Pour personnifier son gouvernement d’union nationale, il cite encore certaines figures politiques, vivantes ou disparues, du centre gauche et du centre droit : Michel Rocard, Jacques Delors, Raymond Barre. Récemment, il a avancé l’idée que sa proposition de référendum, qui aurait lieu juste avant les législatives de juin, servirait à constituer une majorité au Parlement : ceux qui voteraient « oui », avec Bayrou, les autres, dans l’opposition. Autant de réponses qui n’en sont pas réellement. Jeudi soir, dans Des paroles et des actes, le patron du MoDem, invité à se prononcer sur l’identité de son Premier ministre, a poussé le vice jusqu’à répondre par une plaisanterie lorsqu’on lui soufflait le nom de Philippe Douste-Blazy, ex-ministre des Affaires étrangères, récemment converti au « bayrouisme ». Une vacherie qui ne fait que souligner son embarras.
L’incertitude
Deuxième plafond de verre : Bayrou refuse toujours de dire pour qui il appellerait à voter au second tour, s’il n’y était pas. Une posture compréhensible sur le plan de la stratégie, mais qui ne peut que gêner ses électeurs potentiels issus de la droite ou de la gauche. L’élu du Béarn croyait sans doute être débarrassé de cette interrogation depuis qu’en juillet, lors d’un déplacement à Angers, il avait confié à quelques journalistes qu’il prendrait, quoi qu’il arrive, une décision, contrairement à 2007. Sauf que la question, de plus en plus lancinante avec sa stagnation dans des eaux intermédiaires, lui revient en pleine figure.

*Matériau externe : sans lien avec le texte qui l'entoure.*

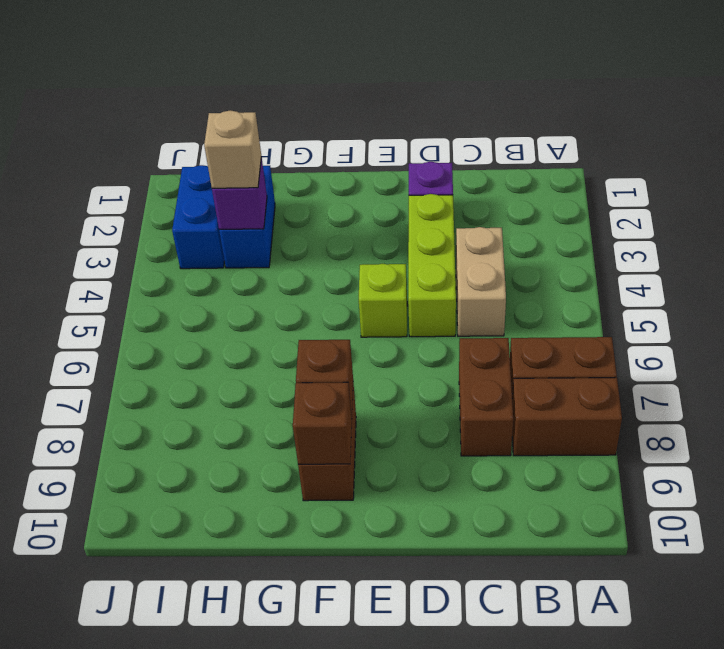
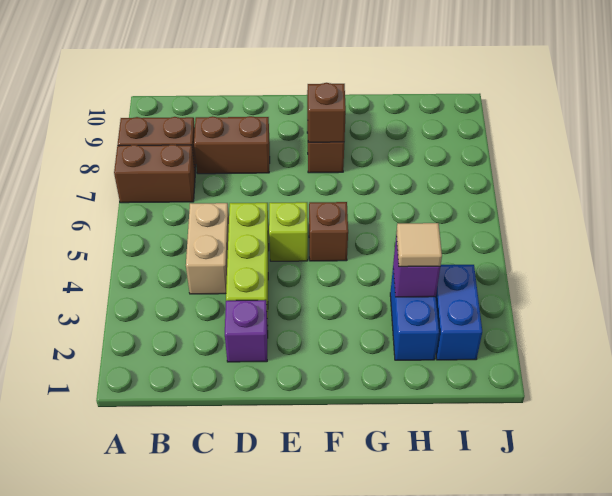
brown brick C7:C8 level 1 -> brown brick C8:D8 level 1
brown brick F9 level 2 -> brown brick F5 level 1
tan brick H3 level 3 -> tan tile H3 level 3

Et à entendre son « non », jeudi, dans Des paroles et des actes, quand on le sondait pour savoir s’il arrêterait la politique après la présidentielle, on en vient à se demander : Bayrou a-t-il réellement décidé d’appeler à voter pour quelqu’un, s’il n’est pas au second tour ? Après tout, en avril 2017, il n’aura que 65 ans.
* Réalisé les 9 et 10 mars 2012, par téléphone, selon la méthode des quotas, sur 964 personnes constituant un échantillon national représentatif de la population française âgée de 18 ans et plus.